Stored data entries:
◇ ◇ ◇ ◇ ◇ ◇ ◇
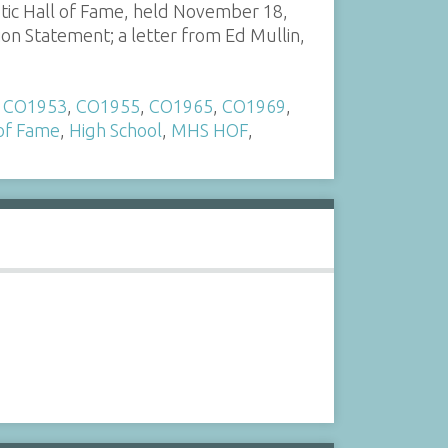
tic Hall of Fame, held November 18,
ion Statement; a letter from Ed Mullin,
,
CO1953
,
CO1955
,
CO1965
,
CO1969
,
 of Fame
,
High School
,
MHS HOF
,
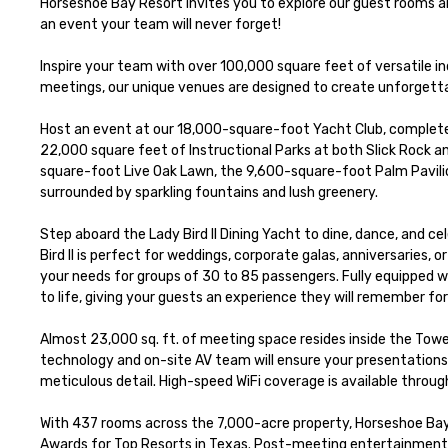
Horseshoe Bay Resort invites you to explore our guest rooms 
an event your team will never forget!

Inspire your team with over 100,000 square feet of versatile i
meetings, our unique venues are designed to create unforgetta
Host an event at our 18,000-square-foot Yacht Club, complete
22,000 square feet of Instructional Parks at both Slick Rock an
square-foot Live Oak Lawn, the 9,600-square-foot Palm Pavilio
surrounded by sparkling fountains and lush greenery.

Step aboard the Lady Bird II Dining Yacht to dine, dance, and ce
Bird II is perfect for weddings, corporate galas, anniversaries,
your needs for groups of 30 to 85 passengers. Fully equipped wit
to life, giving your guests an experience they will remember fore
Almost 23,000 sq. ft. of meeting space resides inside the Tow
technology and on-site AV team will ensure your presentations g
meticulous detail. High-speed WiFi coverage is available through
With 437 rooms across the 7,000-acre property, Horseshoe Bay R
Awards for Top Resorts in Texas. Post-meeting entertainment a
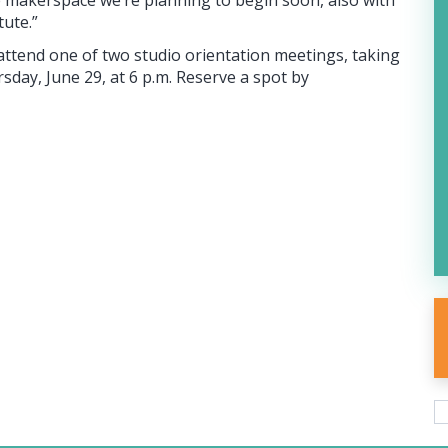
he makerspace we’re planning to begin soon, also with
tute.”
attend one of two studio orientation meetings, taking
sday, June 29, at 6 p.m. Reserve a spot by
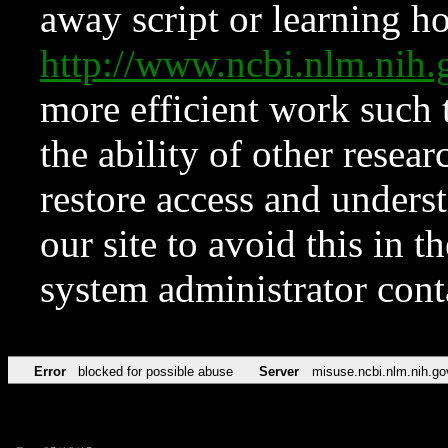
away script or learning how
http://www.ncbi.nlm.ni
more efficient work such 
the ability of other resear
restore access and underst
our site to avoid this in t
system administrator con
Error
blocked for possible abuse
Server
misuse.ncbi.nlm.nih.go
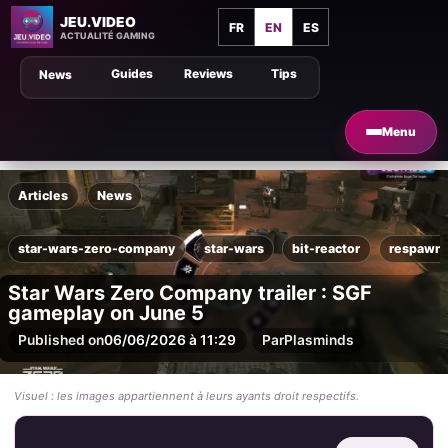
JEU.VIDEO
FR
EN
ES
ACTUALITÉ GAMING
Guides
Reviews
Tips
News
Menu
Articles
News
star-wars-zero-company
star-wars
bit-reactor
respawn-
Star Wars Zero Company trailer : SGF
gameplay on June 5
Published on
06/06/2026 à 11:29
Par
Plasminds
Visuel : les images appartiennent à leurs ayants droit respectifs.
◇ ◇ ◇ ◇ ◇ ◇ ◇
INSTRUCTION: Copy out the text of every row above word for word, and omit the pictures.

EXERCISE OUTPUT:
tic Hall of Fame, held November 18,
ion Statement; a letter from Ed Mullin,
,
CO1953
,
CO1955
,
CO1965
,
CO1969
,
 of Fame
,
High School
,
MHS HOF
,
Horseshoe Bay Resort invites you to explore our guest rooms 
an event your team will never forget!

Inspire your team with over 100,000 square feet of versatile i
meetings, our unique venues are designed to create unforgetta
Host an event at our 18,000-square-foot Yacht Club, complete
22,000 square feet of Instructional Parks at both Slick Rock an
square-foot Live Oak Lawn, the 9,600-square-foot Palm Pavilio
surrounded by sparkling fountains and lush greenery.

Step aboard the Lady Bird II Dining Yacht to dine, dance, and ce
Bird II is perfect for weddings, corporate galas, anniversaries,
your needs for groups of 30 to 85 passengers. Fully equipped wit
to life, giving your guests an experience they will remember fore
Almost 23,000 sq. ft. of meeting space resides inside the Tow
technology and on-site AV team will ensure your presentations g
meticulous detail. High-speed WiFi coverage is available through
With 437 rooms across the 7,000-acre property, Horseshoe Bay R
Awards for Top Resorts in Texas. Post-meeting entertainment a
he makerspace we’re planning to begin soon, also with
tute.”
attend one of two studio orientation meetings, taking
sday, June 29, at 6 p.m. Reserve a spot by
away script or learning how
http://www.ncbi.nlm.ni
more efficient work such 
the ability of other resear
restore access and underst
our site to avoid this in t
system administrator con
Error
blocked for possible abuse
Server
misuse.ncbi.nlm.nih.go
JEU.VIDEO
FR
EN
ES
ACTUALITÉ GAMING
Guides
Reviews
Tips
News
Menu
Articles
News
star-wars-zero-company
star-wars
bit-reactor
respawn-
Star Wars Zero Company trailer : SGF
gameplay on June 5
Published on
06/06/2026 à 11:29
Par
Plasminds
Visuel : les images appartiennent à leurs ayants droit respectifs.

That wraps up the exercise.